Using crocks helps prevent compost escaping through the drainage holes and by adding weight it can help prevent pots falling over if the plant makes them rather top heavy. That’s my argument for continuing to use them.

Member

Can the “crocks” be recycled? Or will they just end up in the general rubbish? So using them at the bottom of flower pots would be a good way to avoid unnecessary landfill use.

Member

My crocks have probably been reused many times because new ones are less easy to obtain thanks to the move to plastic pots. I have a plant pot with my stock. No doubt you have heard of the term: “A load of old crocks”. 🙂

Member

I stopped using crocks 25+ years ago. Instead, I use polyester wadding (the stuff my wife uses for stiffening and backing in sewing). It’s thin, so doesn’t steal room from the growing medium, it stops the groewing medium falling through the drainage holes and its capillary allows for good drainage. It is resistant to nasties crawling into the pots through the drainage holes too.

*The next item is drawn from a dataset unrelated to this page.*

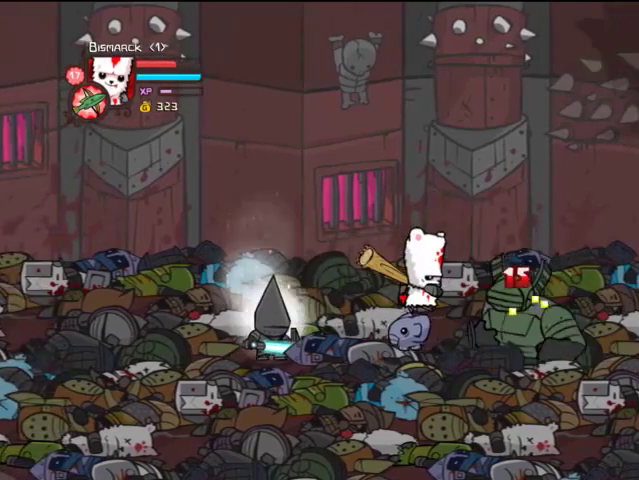
{"buttons": [], "left_stick": "center", "right_stick": "center", "events": [[33, "SQUARE", "up"], [100, "SQUARE", "down"], [200, "SQUARE", "up"], [267, "SQUARE", "down"], [367, "SQUARE", "up"], [433, "SQUARE", "down"], [500, "SQUARE", "up"]]}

Buy the cheapest, thinnest wadding and simply cut a small circle (or square) to fit the bottom of the pot.

Member
Christina says:
28 April 2014

This sounds like a brilliant gardening tip. Thank you.

Member
Steph says:
3 May 2014

Yep – I think so too, and so will I! Thanks

Member
Flibertigibit says:
4 May 2014

Similarly for many years I have used cut up pieces of cheap versions of those checkered throw away J cloths cut into roughly the right size and usually double thickness. I especially do this for plants I know will be moving into bigger pots soon or planted out. It does the job well and seems to be biodegradable so I don’t need to bother disturbing the roots, just leave it to rot away.

Member

Old j-cloths sound like a good idea to me too. As you say, they’ll eventually biodegrade (rot), so many be even better than wadding.